NEWPORT BEACH, CALIFORNIA — Amid rising medical costs, changing health care benefits and renewed claims that the number of so-called uninsured Americans is increasing, Americans would be much better off if they were left alone to cover their own health care. That’s what Richard Ralston, executive director of a California-based organization recently wrote in an op-ed. Though it’s hardly a typical argument — most health care policy analysts widely accept the notion of government intervention in medicine — Ralston’s viewpoint is rooted in the facts and the law.


“The wealthiest government employees or corporate executives who receive health care insurance as a part of their compensation package receive this benefit on a tax-free basis,” Ralston, who runs Americans for Free Choice in Medicine (AFCM), explained in a recent op-ed. “Anyone who pays their own health insurance premiums or medical bills must struggle to wring these payments from income that is fully taxed. This practice is unfair and it inflates the cost of health care for everyone,” Ralston wrote. His op-eds have been published in the Orange County (Calif.) Register and the Washington Times.

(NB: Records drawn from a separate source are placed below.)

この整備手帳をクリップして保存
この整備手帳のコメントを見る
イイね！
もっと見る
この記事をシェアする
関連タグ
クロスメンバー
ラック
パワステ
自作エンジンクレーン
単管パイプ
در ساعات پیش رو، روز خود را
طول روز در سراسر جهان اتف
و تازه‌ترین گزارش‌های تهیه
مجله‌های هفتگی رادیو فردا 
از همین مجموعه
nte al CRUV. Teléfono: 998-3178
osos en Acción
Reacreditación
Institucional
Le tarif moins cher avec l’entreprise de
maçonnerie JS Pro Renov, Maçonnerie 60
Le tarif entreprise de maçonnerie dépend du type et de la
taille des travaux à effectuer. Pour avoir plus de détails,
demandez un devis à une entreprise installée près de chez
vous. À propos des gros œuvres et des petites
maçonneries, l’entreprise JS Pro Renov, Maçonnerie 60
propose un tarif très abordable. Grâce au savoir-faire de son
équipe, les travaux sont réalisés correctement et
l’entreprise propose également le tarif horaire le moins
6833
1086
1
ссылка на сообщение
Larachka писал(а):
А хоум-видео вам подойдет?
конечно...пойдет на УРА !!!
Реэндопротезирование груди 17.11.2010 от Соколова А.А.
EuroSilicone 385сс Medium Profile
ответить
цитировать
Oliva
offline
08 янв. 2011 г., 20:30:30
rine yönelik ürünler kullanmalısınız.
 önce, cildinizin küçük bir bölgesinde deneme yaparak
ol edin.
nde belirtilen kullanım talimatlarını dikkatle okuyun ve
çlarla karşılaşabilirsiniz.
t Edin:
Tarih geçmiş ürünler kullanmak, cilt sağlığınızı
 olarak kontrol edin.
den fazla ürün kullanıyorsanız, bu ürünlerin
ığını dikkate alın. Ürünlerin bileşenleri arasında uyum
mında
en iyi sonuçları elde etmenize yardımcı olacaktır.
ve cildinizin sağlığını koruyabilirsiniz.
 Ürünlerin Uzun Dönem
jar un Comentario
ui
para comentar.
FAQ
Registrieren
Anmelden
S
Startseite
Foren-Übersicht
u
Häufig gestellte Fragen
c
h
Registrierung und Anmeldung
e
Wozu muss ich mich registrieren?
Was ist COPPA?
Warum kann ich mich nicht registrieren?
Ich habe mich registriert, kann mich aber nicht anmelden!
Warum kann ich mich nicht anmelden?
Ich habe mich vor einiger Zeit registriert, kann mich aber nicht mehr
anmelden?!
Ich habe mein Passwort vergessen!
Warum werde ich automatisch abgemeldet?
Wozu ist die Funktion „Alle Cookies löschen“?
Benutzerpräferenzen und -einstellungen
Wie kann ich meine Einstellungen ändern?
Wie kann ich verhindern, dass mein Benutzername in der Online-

The proper solution, he argued, is an idea whose time has come — and is unfortunately, set to expire: expand unrestricted tax-free medical savings accounts (MSAs). “MSAs cover most routine medical expenses and make health care affordable. Were MSAs made available to every American, the tax burden of supporting huge government health care expenditures would be alleviated,” Ralston concluded. He noted: “Very restricted MSA’s exist today, but the legislation creating them will expire at the end of 2003.”


Americans for Free Choice in Medicine, (AFCM), founded in 1993, publishes a consumer’s guide and tutorial to MSAs on its Web site and it is the nation’s only educational organization based on individual rights, personal responsibility and free market ideas in medicine.